## Set of tasks:
A - Answer these questions about the Advent reflection on peace:
(i) What four words does the writer give as the real Christmas message?
(ii) Which Bible passage does the writer reflect on?
(iii) Where does the writer suggest angels might appear in our day?
B - Can you return the passage of the Advent reflection starting at "This year I’m" and ending at "the fireplace glow.", copied word for word?

Monthly Archives: November 2007

Advent Reflections (Peace)

This year I’m going to pay close attention to celebrating Advent. I think that Advent could be a powerful tool to remind us of the real Christmas Message- Peace. Love. Joy. Messiah. 

Ahhhhh, ‘peace’. As any good Evangelical, I know that ‘peace’ means calm, tranquil, quiet. Imagine the lake like glass up North.  Or the loons calling at daybreak. How about a long walk in the woods just before sunset. Yes, the little baby Jesus came so that we could softly sing our Christmas Carols and watch the fireplace glow. 

Wikipedia (and the rest of the world) say that “Peace is a state of harmony, the absence of hostility. This term is applied to describe a cessation of violent international conflict; in this international context, peace is the opposite of war. Peace can also describe a relationship between any parties characterized by respect, justice, and goodwill.”

Harmony, cessation of violence, justice, and goodwill stand out to me as I reflect on Luke 2:8-15.

And there were shepherds living out in the fields nearby, keeping watch over their flocks at night. An angel of the Lord appeared to them, and the glory of the Lord shone around them, and they were terrified. But the angel said to them, “Do not be afraid. I bring you good news of great joy that will be for all the people. Today in the town of David a Savior has been born to you; he is Christ the Lord. This will be a sign to you: You will find a baby wrapped in cloths and lying in a manger.”

 Suddenly a great company of the heavenly host appeared with the angel, praising God and saying, 
 “Glory to God in the highest,
      and on earth peace to men on whom his favor rests.”

The shepherds to whome the angels appeared were poor, common, marginalized folk- possibly even children. This fascinates me. In our day, wouldn’t you think the angels would appear at the Superbowl, the Whitehouse, or on CNN? Notice that the angels in Luke chapter two didn’t appear to Caesar or King Herod. Caesar always got all the big news, this message was for E-V-E-R-Y-O-N-E.

I think that Peace is part of the Christmas message as one of God’s great dreams for mankind. But if peace is only calm, tranquil, and quiet, then we miss out on the bigger dream.  And how would you understand peace differently in another person’s shoes?

Picture an Iraqi family that lives in the heart of Baghdad. Daily life feels hopeless to them as they fear suicide bomb attacks, US troop home raids, or Al Qaeda kidnappings. Survival is a part of every day. Every evening is spent listening and fearing. One night a man of great glory appears. He proclaims, “I have unbelievable news. A savior has been born for you. The violence will end. Harmony will be restored. Justice is coming. The Messiah will show us how to live. Glory to God in the highest, Peace and goodwill to all mankind!”

## Dataset content:
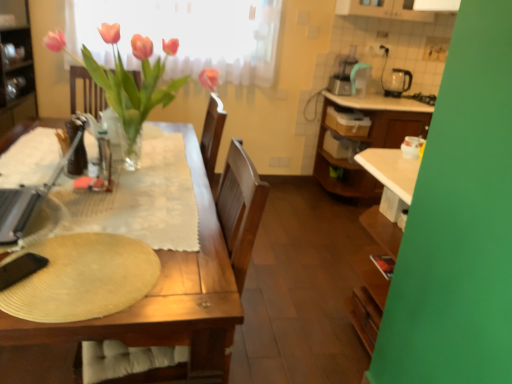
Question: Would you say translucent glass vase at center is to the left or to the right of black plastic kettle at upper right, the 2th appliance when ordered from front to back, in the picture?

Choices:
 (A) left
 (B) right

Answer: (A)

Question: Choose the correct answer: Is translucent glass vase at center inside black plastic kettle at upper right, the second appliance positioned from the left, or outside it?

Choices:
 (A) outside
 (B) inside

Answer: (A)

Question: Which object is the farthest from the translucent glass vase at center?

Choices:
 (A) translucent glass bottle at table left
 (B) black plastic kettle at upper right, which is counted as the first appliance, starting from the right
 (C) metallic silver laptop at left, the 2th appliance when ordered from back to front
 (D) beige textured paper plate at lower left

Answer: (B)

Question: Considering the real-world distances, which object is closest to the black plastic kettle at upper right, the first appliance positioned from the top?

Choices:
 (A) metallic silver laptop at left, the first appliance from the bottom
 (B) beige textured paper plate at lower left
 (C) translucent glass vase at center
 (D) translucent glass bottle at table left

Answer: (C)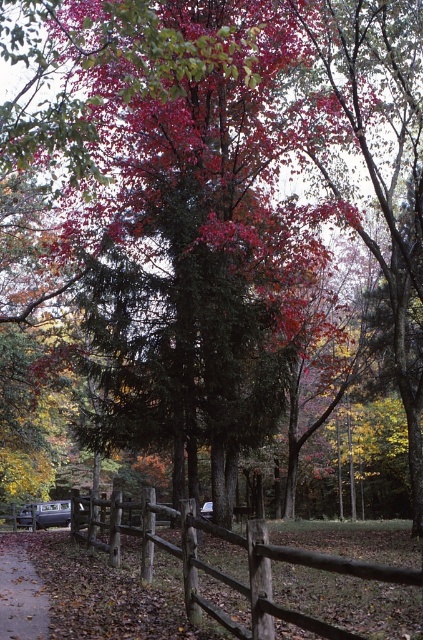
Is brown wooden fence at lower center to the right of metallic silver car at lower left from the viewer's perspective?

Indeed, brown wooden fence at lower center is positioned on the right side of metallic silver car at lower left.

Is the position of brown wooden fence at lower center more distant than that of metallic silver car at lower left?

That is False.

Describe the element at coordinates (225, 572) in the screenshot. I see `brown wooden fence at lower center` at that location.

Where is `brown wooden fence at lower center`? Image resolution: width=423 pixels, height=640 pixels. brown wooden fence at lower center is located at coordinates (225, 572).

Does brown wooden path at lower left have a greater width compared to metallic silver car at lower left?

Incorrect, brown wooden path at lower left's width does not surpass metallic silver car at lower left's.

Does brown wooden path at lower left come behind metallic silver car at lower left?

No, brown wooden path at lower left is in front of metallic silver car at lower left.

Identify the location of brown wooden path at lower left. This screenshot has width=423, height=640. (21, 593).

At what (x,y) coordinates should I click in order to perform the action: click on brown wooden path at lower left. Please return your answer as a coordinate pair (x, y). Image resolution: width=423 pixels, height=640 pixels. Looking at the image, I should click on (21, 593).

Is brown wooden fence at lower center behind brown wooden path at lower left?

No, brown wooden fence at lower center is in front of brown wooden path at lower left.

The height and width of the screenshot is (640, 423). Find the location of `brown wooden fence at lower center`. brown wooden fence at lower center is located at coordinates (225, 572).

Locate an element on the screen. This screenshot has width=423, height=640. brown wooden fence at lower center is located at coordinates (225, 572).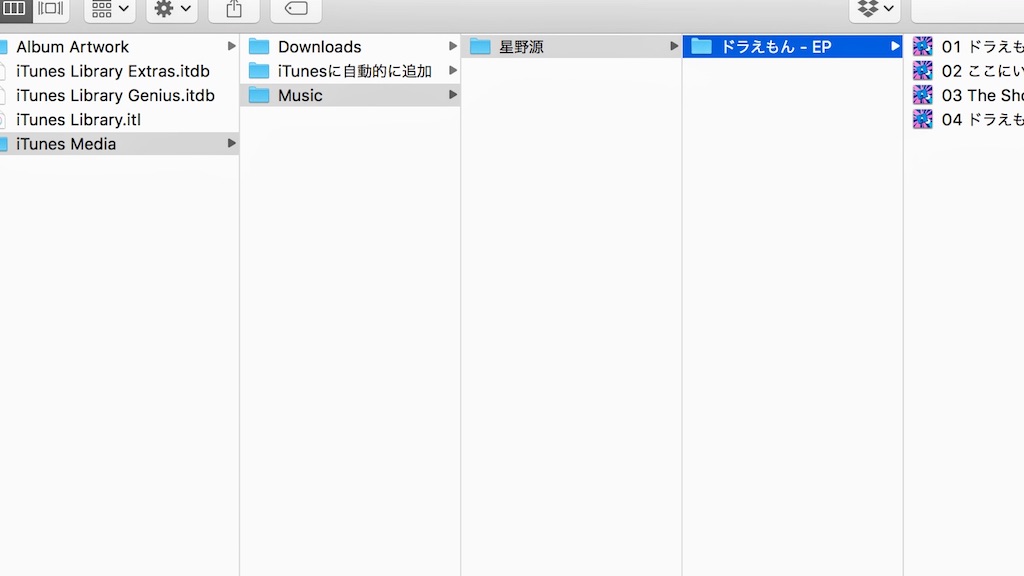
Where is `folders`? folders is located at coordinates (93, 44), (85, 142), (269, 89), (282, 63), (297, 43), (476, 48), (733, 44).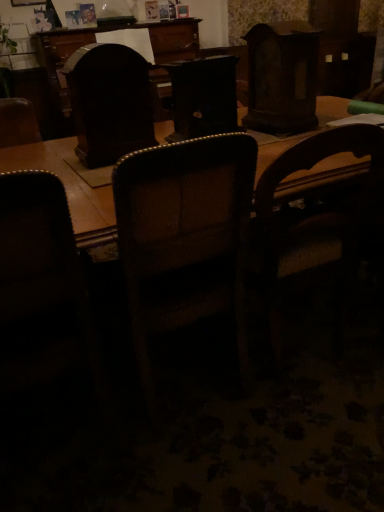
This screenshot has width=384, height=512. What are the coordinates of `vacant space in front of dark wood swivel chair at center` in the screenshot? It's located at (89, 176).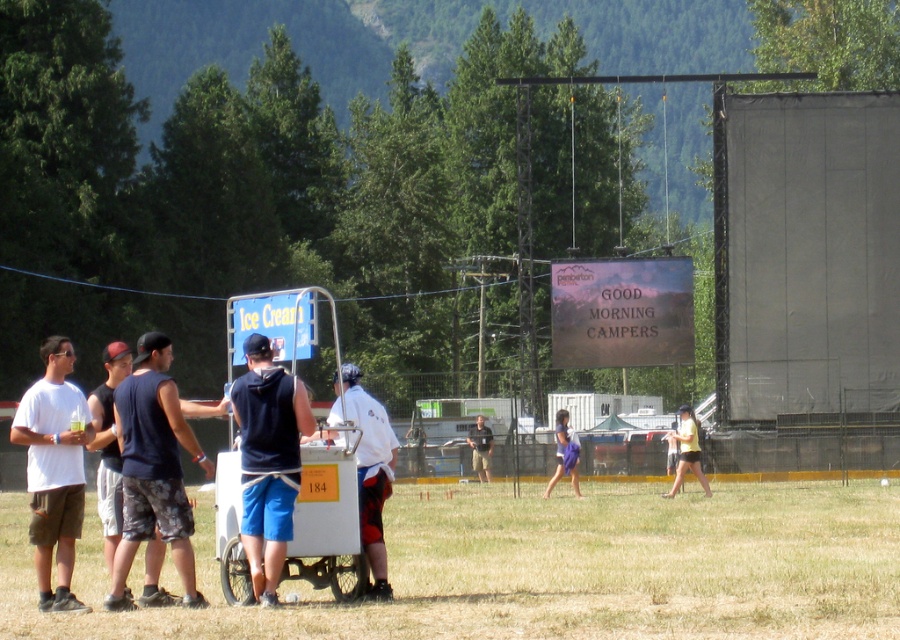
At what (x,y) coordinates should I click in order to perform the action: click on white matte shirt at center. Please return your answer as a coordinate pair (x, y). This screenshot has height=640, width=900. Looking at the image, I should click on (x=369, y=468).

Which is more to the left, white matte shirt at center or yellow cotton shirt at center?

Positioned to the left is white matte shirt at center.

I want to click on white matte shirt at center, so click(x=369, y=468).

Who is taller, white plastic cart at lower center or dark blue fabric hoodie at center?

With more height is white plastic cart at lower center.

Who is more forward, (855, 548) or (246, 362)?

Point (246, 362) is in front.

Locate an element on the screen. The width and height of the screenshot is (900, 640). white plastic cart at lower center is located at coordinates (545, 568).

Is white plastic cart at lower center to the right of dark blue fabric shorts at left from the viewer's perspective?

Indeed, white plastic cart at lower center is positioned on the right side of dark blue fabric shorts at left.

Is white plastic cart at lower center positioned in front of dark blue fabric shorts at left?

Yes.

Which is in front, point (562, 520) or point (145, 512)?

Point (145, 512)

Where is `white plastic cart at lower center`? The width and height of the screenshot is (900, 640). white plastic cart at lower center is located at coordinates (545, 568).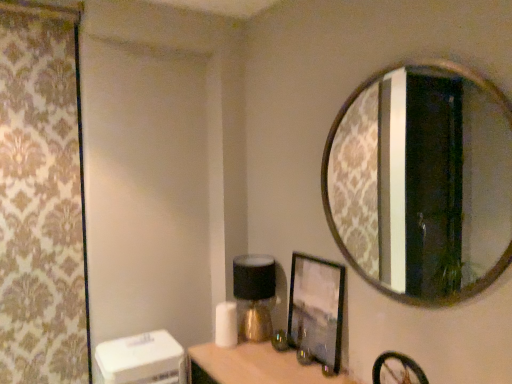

## Final results:
A -
(i) Peace, Love, Joy, Messiah.
(ii) Luke 2:8-15.
(iii) At the Superbowl, the Whitehouse, or on CNN.

B -
This year I’m going to pay close attention to celebrating Advent. I think that Advent could be a powerful tool to remind us of the real Christmas Message- Peace. Love. Joy. Messiah. 

Ahhhhh, ‘peace’. As any good Evangelical, I know that ‘peace’ means calm, tranquil, quiet. Imagine the lake like glass up North.  Or the loons calling at daybreak. How about a long walk in the woods just before sunset. Yes, the little baby Jesus came so that we could softly sing our Christmas Carols and watch the fireplace glow.